-- Document excerpt follows --
# The Fourier Series of Sin^5(x)

1. Mar 10, 2008

### castusalbuscor

1. The problem statement, all variables and given/known data

So I have to find the fourier series for $$sin^{5}(x)$$.

2. Relevant equations

I know the $$a_{n}$$ in:
$$\frac{a_{0}}{2} + \sum^{\infty}_{n=1}a_{n}cos_{n}x + \sum^{\infty}_{n=1}b_{n}sin_{n}x$$
goes to zero, which leaves me with taking the $$b_{n}$$.

3. The attempt at a solution

So what I got so far is trying to integrate to find $$b_{n}$$.

$$b_{n} = \frac{1}{\pi} \int^{\pi}_{-\pi} sin^{5}(x)sin(nx)$$

But I am not sure how to proceed from here, do I make use of $$sin^{2}(x)=1/2(1-cos2x)$$ and $$cos^{2}(x)=1/2(1+sin2x)$$?

Am I even going in the right direction?

edit:

I just plugged it into Maple and got:

$$\frac{1}{\pi}\left( \frac{sin((n-5)x}{32(n-5)} - \frac{sin((n+5)x}{32(n+5)} - \frac{5sin((n-3)x}{32(n-3)} + \frac{5sin((n-1)x}{16(n-1)} - \frac{5sin((n+1)x}{16(n+1)} \right)^{\pi}_{-\pi}$$

is this the direction I need to go in?

Last edited: Mar 10, 2008
2. Mar 11, 2008

### notmuch

Euler's Formula

I did not attempt this, but have you tried using Euler's formula to help simplify before plugging in the series?

3. Mar 11, 2008

### HallsofIvy

Staff Emeritus
Have you tried using trig identies to write sin5 in terms of cos(nx) and sin(nx)?
-- Document excerpt concluded --
-- Information provided follows --
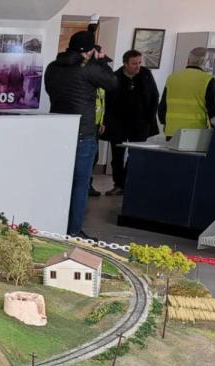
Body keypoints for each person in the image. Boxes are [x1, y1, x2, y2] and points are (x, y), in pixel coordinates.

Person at [44, 30, 117, 238]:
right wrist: (101, 62)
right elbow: (112, 83)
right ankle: (74, 230)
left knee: (58, 181)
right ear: (87, 51)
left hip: (57, 130)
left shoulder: (53, 67)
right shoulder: (88, 69)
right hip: (82, 133)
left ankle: (53, 225)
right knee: (79, 184)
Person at [101, 49, 159, 194]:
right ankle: (119, 184)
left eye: (139, 62)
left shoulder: (146, 75)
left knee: (136, 154)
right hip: (118, 123)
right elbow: (107, 102)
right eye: (134, 63)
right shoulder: (115, 77)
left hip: (140, 123)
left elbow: (154, 96)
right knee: (117, 156)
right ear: (125, 64)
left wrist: (149, 119)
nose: (138, 66)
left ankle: (128, 183)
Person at [159, 47, 215, 139]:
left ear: (188, 60)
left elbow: (162, 106)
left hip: (171, 131)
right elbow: (213, 110)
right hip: (196, 133)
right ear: (205, 62)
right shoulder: (207, 80)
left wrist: (165, 122)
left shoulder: (172, 78)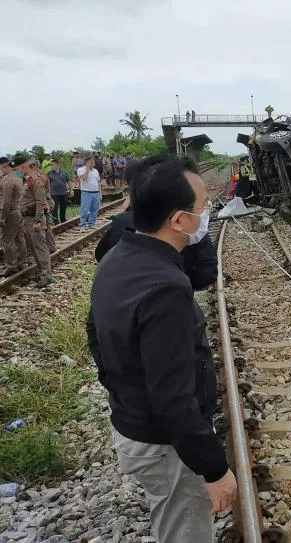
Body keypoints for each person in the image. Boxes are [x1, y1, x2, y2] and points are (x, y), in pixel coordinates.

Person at [86, 157, 237, 542]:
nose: (206, 214)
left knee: (168, 516)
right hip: (164, 444)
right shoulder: (166, 285)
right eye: (201, 207)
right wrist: (214, 469)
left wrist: (122, 390)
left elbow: (94, 333)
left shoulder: (119, 257)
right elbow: (173, 396)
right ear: (178, 221)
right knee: (184, 531)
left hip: (133, 423)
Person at [94, 156, 218, 291]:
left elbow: (100, 253)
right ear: (178, 220)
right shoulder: (170, 288)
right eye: (204, 204)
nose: (206, 211)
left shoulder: (111, 258)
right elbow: (207, 271)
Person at [14, 155, 52, 288]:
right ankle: (41, 272)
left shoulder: (36, 180)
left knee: (40, 246)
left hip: (34, 218)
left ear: (23, 166)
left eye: (17, 167)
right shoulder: (27, 180)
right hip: (27, 218)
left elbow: (40, 201)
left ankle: (47, 275)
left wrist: (37, 220)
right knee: (32, 246)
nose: (17, 170)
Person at [0, 157, 27, 277]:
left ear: (4, 166)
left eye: (1, 168)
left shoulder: (7, 180)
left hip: (10, 212)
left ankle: (11, 265)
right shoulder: (18, 178)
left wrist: (2, 216)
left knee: (7, 240)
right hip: (18, 211)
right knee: (19, 238)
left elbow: (6, 202)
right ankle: (22, 262)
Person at [29, 160, 56, 253]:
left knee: (44, 227)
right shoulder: (43, 175)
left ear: (34, 166)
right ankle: (51, 247)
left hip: (45, 202)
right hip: (47, 201)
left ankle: (48, 248)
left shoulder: (38, 177)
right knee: (47, 226)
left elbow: (41, 194)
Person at [76, 157, 101, 231]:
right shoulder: (80, 170)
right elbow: (84, 178)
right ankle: (83, 225)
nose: (94, 164)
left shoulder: (96, 170)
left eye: (94, 162)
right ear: (87, 163)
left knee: (94, 209)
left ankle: (91, 223)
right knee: (85, 209)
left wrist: (100, 193)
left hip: (96, 192)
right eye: (92, 162)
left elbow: (98, 182)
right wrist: (87, 169)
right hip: (86, 192)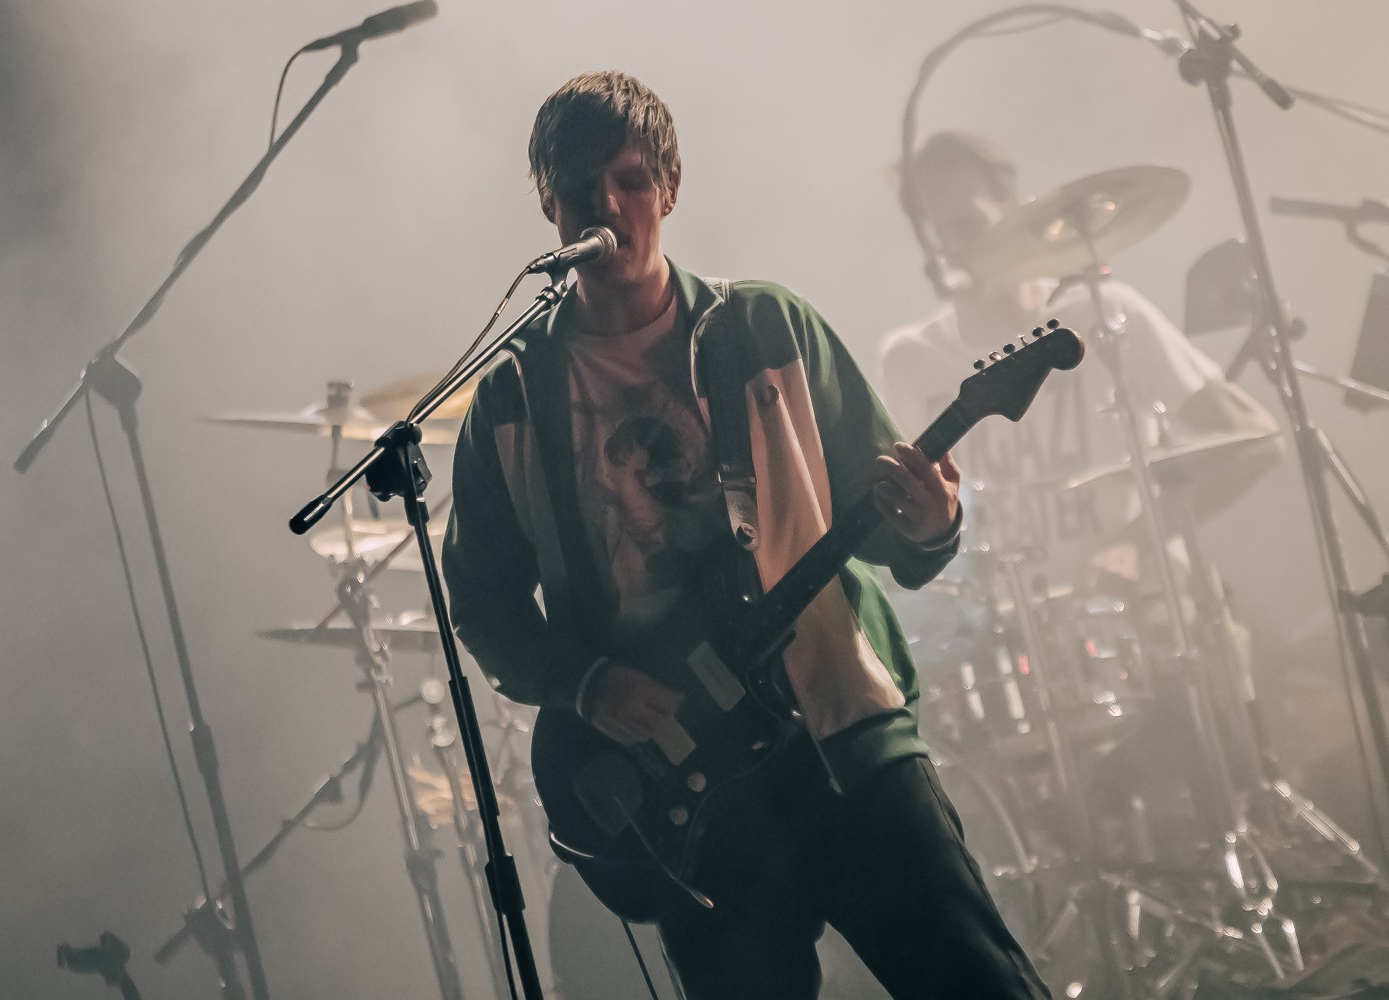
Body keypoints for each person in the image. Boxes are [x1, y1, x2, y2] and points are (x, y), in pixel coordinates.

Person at [442, 72, 1050, 1000]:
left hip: (840, 735)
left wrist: (933, 523)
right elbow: (482, 601)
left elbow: (893, 530)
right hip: (687, 796)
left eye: (630, 180)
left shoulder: (767, 327)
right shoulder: (512, 396)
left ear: (669, 188)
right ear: (549, 206)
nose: (607, 207)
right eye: (579, 189)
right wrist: (585, 684)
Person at [881, 131, 1284, 589]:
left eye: (968, 225)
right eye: (938, 233)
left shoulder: (1103, 312)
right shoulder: (910, 361)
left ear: (1012, 209)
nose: (953, 250)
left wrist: (1135, 541)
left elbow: (1256, 439)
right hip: (1010, 623)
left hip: (1147, 602)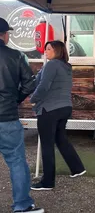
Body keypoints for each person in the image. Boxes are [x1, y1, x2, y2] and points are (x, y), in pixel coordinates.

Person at [0, 17, 44, 213]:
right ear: (4, 35)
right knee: (16, 161)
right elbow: (30, 84)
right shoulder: (15, 56)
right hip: (7, 117)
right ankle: (22, 206)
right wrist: (15, 99)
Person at [30, 41, 86, 191]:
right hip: (64, 108)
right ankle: (77, 168)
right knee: (61, 139)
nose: (45, 51)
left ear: (57, 51)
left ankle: (47, 182)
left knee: (47, 145)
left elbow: (43, 86)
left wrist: (33, 100)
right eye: (45, 49)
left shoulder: (52, 65)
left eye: (49, 49)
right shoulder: (66, 66)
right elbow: (42, 81)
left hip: (49, 109)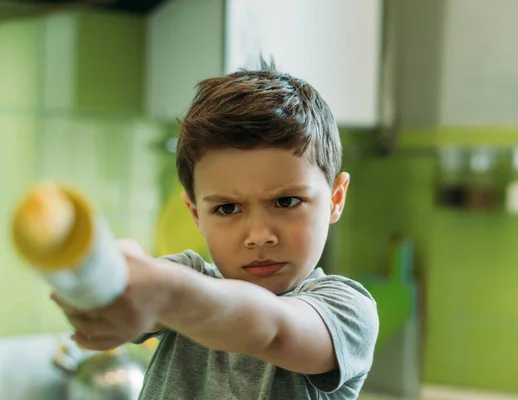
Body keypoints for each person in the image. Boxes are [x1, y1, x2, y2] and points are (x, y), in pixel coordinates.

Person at [52, 59, 379, 399]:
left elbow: (271, 329)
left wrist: (164, 292)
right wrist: (105, 290)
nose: (259, 235)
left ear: (335, 199)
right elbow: (134, 295)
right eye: (227, 208)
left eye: (286, 202)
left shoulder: (347, 311)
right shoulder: (189, 277)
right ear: (195, 214)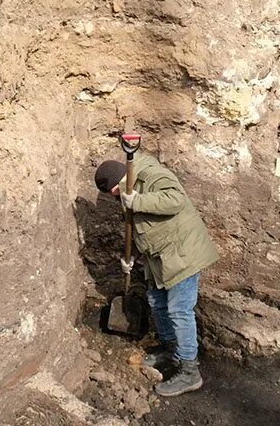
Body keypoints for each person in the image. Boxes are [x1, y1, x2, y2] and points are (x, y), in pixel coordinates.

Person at [94, 152, 219, 397]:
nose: (116, 198)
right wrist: (133, 259)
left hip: (183, 251)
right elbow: (141, 230)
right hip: (160, 256)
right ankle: (169, 347)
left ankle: (189, 370)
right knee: (156, 302)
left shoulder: (152, 175)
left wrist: (138, 200)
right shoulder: (127, 188)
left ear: (119, 182)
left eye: (116, 193)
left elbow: (175, 200)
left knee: (179, 309)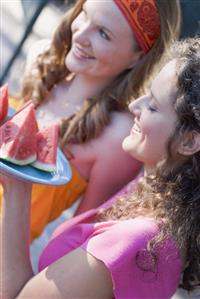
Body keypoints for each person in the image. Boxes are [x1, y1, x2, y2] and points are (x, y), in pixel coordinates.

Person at [1, 37, 200, 299]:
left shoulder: (136, 243)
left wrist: (17, 186)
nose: (134, 106)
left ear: (189, 141)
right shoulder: (152, 192)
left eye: (152, 105)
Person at [0, 0, 181, 241]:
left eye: (103, 33)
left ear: (137, 58)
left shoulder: (118, 136)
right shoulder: (41, 59)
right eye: (84, 15)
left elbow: (75, 239)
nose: (81, 35)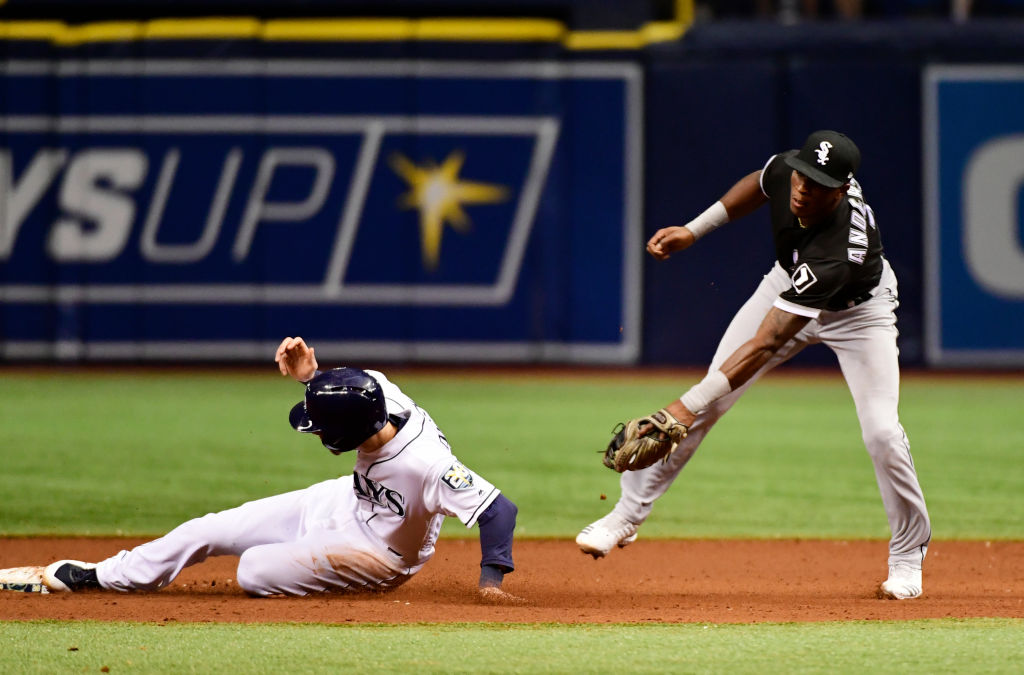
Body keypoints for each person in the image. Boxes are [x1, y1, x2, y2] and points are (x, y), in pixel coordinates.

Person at [576, 130, 931, 600]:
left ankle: (907, 557)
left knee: (882, 432)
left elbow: (768, 342)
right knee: (703, 406)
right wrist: (694, 229)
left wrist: (683, 405)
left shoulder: (840, 251)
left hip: (859, 312)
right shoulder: (793, 172)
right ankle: (626, 516)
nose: (803, 188)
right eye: (803, 176)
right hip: (788, 284)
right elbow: (760, 182)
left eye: (819, 185)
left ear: (842, 192)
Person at [5, 337, 520, 601]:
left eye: (321, 429)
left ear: (346, 435)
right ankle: (105, 576)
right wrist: (312, 376)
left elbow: (500, 510)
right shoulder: (376, 389)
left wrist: (489, 585)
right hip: (344, 501)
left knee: (253, 570)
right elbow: (346, 397)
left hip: (379, 555)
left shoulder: (427, 464)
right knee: (211, 528)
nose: (316, 432)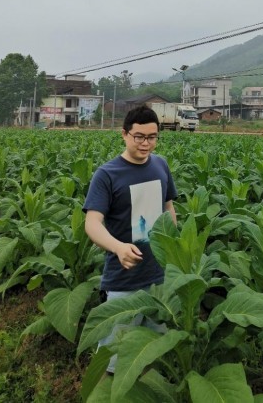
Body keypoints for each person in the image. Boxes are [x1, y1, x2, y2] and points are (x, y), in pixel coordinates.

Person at [83, 104, 177, 373]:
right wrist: (118, 247)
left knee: (155, 359)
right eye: (139, 137)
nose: (146, 143)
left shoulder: (161, 165)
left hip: (159, 279)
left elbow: (168, 206)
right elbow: (92, 222)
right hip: (124, 281)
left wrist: (173, 243)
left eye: (152, 137)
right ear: (124, 134)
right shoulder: (107, 175)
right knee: (115, 363)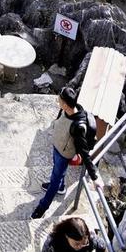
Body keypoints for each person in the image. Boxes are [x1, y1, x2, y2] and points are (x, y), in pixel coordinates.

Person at [31, 87, 103, 219]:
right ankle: (61, 187)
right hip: (57, 147)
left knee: (54, 180)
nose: (57, 100)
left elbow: (85, 153)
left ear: (65, 103)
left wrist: (95, 177)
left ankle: (42, 207)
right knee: (57, 173)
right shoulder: (64, 110)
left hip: (64, 155)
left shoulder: (79, 126)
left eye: (59, 99)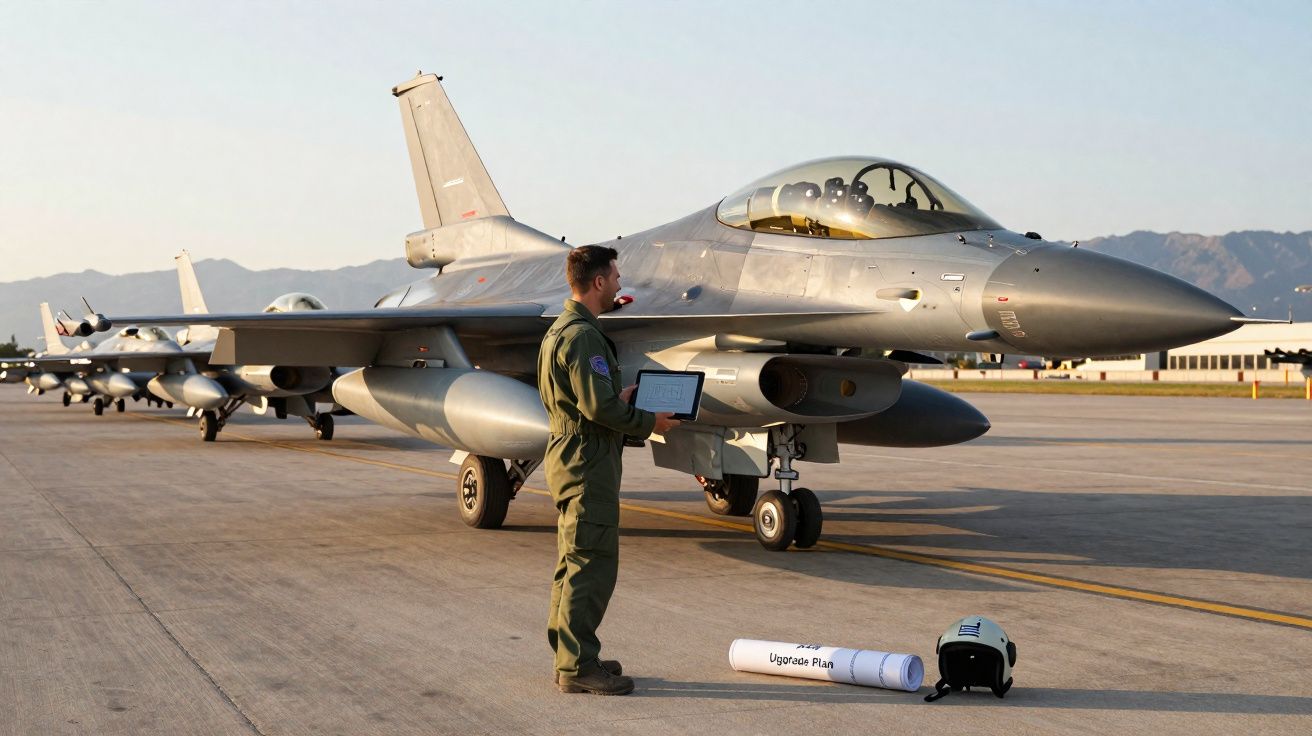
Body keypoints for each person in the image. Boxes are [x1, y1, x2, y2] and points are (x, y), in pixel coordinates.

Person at [537, 245, 680, 695]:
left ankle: (573, 657)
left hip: (571, 454)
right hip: (587, 461)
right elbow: (595, 408)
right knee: (592, 563)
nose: (620, 282)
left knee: (574, 560)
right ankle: (578, 667)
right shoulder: (583, 336)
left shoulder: (561, 330)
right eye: (615, 275)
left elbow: (583, 401)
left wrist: (620, 398)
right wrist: (648, 421)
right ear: (598, 282)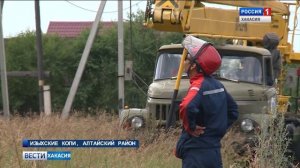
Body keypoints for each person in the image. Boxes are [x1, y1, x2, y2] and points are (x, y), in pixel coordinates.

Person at [175, 36, 239, 168]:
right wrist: (215, 130)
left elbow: (187, 106)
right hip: (214, 152)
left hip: (196, 153)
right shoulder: (218, 85)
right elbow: (233, 111)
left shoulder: (198, 85)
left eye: (186, 58)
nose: (183, 61)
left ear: (193, 65)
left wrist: (190, 128)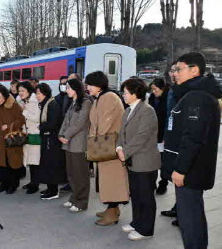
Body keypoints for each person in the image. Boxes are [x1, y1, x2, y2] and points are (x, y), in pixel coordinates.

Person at [162, 52, 222, 249]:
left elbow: (193, 137)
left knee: (190, 218)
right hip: (191, 168)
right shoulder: (191, 94)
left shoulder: (197, 97)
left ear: (194, 69)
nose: (174, 74)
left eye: (178, 69)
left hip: (190, 171)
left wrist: (180, 169)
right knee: (190, 215)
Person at [116, 78, 160, 241]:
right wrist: (119, 147)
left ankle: (146, 229)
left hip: (145, 161)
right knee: (135, 193)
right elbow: (122, 133)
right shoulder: (128, 110)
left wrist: (124, 151)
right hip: (131, 159)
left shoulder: (147, 111)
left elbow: (142, 136)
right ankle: (137, 222)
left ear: (136, 93)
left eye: (126, 93)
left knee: (145, 195)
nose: (123, 95)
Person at [85, 71, 129, 226]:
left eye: (90, 84)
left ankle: (112, 212)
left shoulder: (108, 98)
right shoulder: (100, 97)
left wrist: (94, 141)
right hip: (104, 146)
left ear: (99, 85)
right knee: (106, 179)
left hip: (109, 146)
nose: (87, 87)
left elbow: (104, 125)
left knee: (112, 180)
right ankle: (112, 209)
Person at [59, 79, 92, 212]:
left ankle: (81, 202)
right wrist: (60, 135)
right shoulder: (73, 102)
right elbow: (66, 121)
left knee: (81, 174)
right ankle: (74, 197)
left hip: (79, 143)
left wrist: (66, 136)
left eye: (68, 88)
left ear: (76, 88)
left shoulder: (86, 102)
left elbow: (80, 123)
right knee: (71, 172)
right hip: (69, 143)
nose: (66, 90)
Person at [36, 83, 66, 200]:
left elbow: (53, 123)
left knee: (51, 165)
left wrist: (41, 126)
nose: (37, 96)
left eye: (39, 93)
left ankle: (53, 191)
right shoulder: (46, 103)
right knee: (47, 164)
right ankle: (50, 188)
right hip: (47, 138)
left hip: (51, 140)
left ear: (45, 93)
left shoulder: (52, 104)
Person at [0, 85, 25, 194]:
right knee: (3, 163)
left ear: (5, 97)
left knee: (13, 163)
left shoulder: (14, 106)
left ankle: (13, 184)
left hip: (12, 138)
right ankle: (4, 183)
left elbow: (21, 119)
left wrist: (9, 125)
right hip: (1, 139)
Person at [160, 62, 180, 226]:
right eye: (172, 71)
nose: (173, 74)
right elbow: (170, 116)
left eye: (176, 70)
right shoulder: (174, 90)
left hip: (182, 139)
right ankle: (178, 207)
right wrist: (167, 134)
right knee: (174, 173)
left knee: (182, 175)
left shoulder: (185, 92)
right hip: (171, 135)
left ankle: (182, 212)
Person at [16, 81, 41, 194]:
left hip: (34, 133)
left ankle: (35, 184)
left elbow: (37, 118)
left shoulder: (35, 101)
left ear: (28, 90)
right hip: (26, 133)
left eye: (22, 91)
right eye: (19, 91)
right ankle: (32, 182)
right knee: (29, 160)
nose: (20, 93)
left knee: (35, 161)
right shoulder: (22, 101)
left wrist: (24, 112)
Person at [148, 78, 170, 195]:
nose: (153, 92)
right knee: (152, 160)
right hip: (153, 133)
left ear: (162, 88)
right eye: (152, 89)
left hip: (163, 133)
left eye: (155, 89)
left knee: (162, 161)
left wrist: (167, 136)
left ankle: (163, 183)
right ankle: (152, 183)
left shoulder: (168, 98)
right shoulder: (152, 98)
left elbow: (168, 117)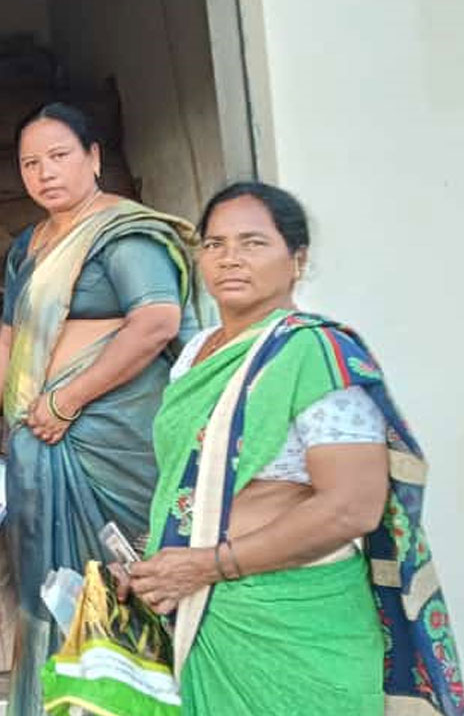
-- Information provided concluded --
**What this exercise asks**
**1)** Answer these questions about the forum thread on the Fourier series of sin^5(x):
(a) Which coefficients does the original poster say go to zero?
(b) What program did the original poster use to compute the integral?
(c) What formula does the reply from notmuch suggest using to simplify?
**2)** Carry on the forum thread on the Fourier series of sin^5(x), picking up from its last post.
None of the data is required for this work.

**Answer set**
**1)**
(a) The a_n coefficients.
(b) Maple.
(c) Euler's formula.

**2)**
For example, Since cos(2x)= cos2(x)- sin2[/sup= (1- sin(x))- sin2(x)= 1- 2sin2(x), sin2(x)= (1/2)(1- cos(2x)), sin5(x)= (sin2(x))(sin2(x))(sin(x))= (1/2)(1- cos(2x))(1/2)(1- cos(2x))(sin(x))= (1/4)sin(x)- (1/2)cos(2x)sin(x)+ (1/4)cos2(x).
Replacing sin2(x) in the first identity with 1- cos2(x) will give you cos2(x)= (1/2)(1+ cos(2x)) and you can use sin(a+ b)= cos(a)sin(b)+ sin(a)cos(b), sin(a-b)= -cos(a)sin(b)+ sin(a)cos(b) so that, adding the two equations. 2cos(a)sin(b)= sin(a+b)+ sin(a-b) with a= 2x, b= x, to resolve that cos(2x)sin(x). When you have reduced all products to sin(nx) and cos(nx), you have your Fourier series.

4. Mar 11, 2008

### castusalbuscor

Solved?

I ended up going with
$$\frac{1}{\pi}\left( \frac{sin((n-5)x}{32(n-5)} - \frac{sin((n+5)x}{32(n+5)} - \frac{5sin((n-3)x}{32(n-3)} + \frac{5sin((n-1)x}{16(n-1)} - \frac{5sin((n+1)x}{16(n+1)} \right)^{\pi}_{-\pi}$$

and I just plugged in $\pi$ and $-\pi$. I talked to one of the "smart" kids in class about it and I was on the right track, which was quite a relief.

Thanks for your help!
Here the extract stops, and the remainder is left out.